Suppose you have a convex quadrilateral $ABCD$ whose diagonals intersect at $E$. Given that angles $ABC$ and $BCD$ are congruent, and the two "legs" of the diagonals $EA$ and $ED$ are congruent, show that the sides $BC$ and $AD$ are parallel (that is, show that this quadrilateral is an isosceles trapezoid). (If this cannot be proven, please explain why or give a counterexample.)

I know that we can use the isosceles triangle theorem on triangle $AED$ to show that angles $EAD$ and $EDA$ are congruent, and I know that the angles $BEA$ and $CED$ are congruent, as well as $BEC$ and $DEA$. I'm trying to get a pair of congruent triangles that will show that the sides $AB$ and $CD$ are congruent, but I'm always missing one constraint.

For example, if I try to show that triangles $ABC$ and $DCB$ are congruent, I have a side $BC$ congruent to itself, and two angles $ABC$ and $DCB$ congruent, but I can't show that the diagonals are congruent because I only know that $AE$ is congruent to $DE$, and I don't know that $EB$ is congruent to $EC$.
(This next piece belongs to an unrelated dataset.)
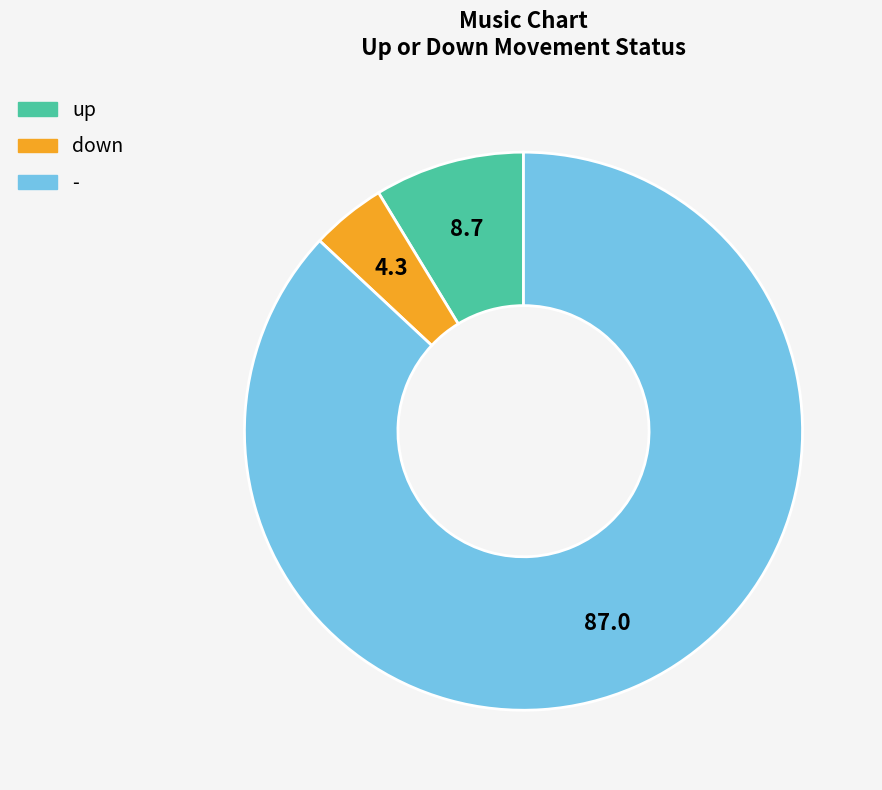

Between up and -, which is larger?

-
If I try to show that triangles $AEB$ and $DEC$ are congruent, I have side $AE$ congruent to side $DE$, and angles $AEB$ and $DEC$ congruent, but I can't show that any other pair of angles is congruent, since I only know angles $EAD$ and $EDA$ are congruent and angles $ABC$ and $DCB$ are congruent, but I can't show that angles $EBA$ and $ECD$ are congruent.

I have a strong intuition that this proposition is true, but I can't prove it. I'm hoping someone here can either give a sound proof or give a counterexample that explains why this proposition is false.

Answer 1

$\def\C{{\cal C}}$ Let $\C_A$ and $\C_D$ be the circumscribed circles of $\triangle ABC$ and $\triangle DBC$, respectively.
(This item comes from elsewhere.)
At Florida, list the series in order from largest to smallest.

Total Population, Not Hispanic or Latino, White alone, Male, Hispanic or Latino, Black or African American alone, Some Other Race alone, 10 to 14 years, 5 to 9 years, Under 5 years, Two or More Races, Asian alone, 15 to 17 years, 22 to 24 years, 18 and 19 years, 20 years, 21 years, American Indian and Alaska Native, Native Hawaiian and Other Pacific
Assume these circles do not coincide: $\C_A\ne\C_D$.

Since the circles intersect at points $B$ and $C$ one of them is inside the other in the upper half-plane (the half-plane created by the line $BC$, where the points $A$ and $D$ are situated). Without loss of generality we may assume it is the circle $\C_D$. This means that $D$ is an inner point of the circle $\C_A$. Since the quadrilateral is assumed to be convex the points $B$ and $D$ are in different half-planes created by the line $AC$ (see figure).

Continue the lines $CD$ and $AD$ till intersection with the circle $\C_A$. Let $F=(CD)\cap\C_A$, $G=(AD)\cap\C_A$. Observe that $G$ is an inner point of the arc $FC$.

In view of $\angle ABC=\angle BCF$ and $\angle BAC=\angle BFC$ we have: $$ \triangle ABC\cong \triangle FCB\implies \angle BCA=\angle CBF. $$

Hence: $$ \angle DAE=\angle GAC=\frac12 \overset{\mmlToken{mo}{⏜}}{GC} <\frac12 \overset{\mmlToken{mo}{⏜}}{FC} =\frac12\overset{\mmlToken{mo}{⏜}}{AB}=\angle AGB<\angle ADB=\angle ADE, $$ which contradicts to the condition that $AED$ is isosceles triangle.

Thus, the assumption $\C_A\ne \C_D$ was false, and the quadrilateral $ABCD$ is in fact cyclic. The conclusion $AD\parallel BC$ follows immediately.

Answer 2

Can we work with the following fact?

Because $\Delta XBC$ is an Isosceles triangle, the only way $A'E_2$ and $E_2 D$ (or $A E_1$ and $E_1 D'$) can be of equal length, is that $A'$ and $A$ (or $D'$ and $D$) coincide.

Therefore, $\angle XAD$ must be equal to $\angle XDA$ for $AE$ to be equal to $DE$. And since $\angle XAD + \angle XDA = \angle XBC + \angle XCB$, it is evident that $AD$ and $BC$ are parallel.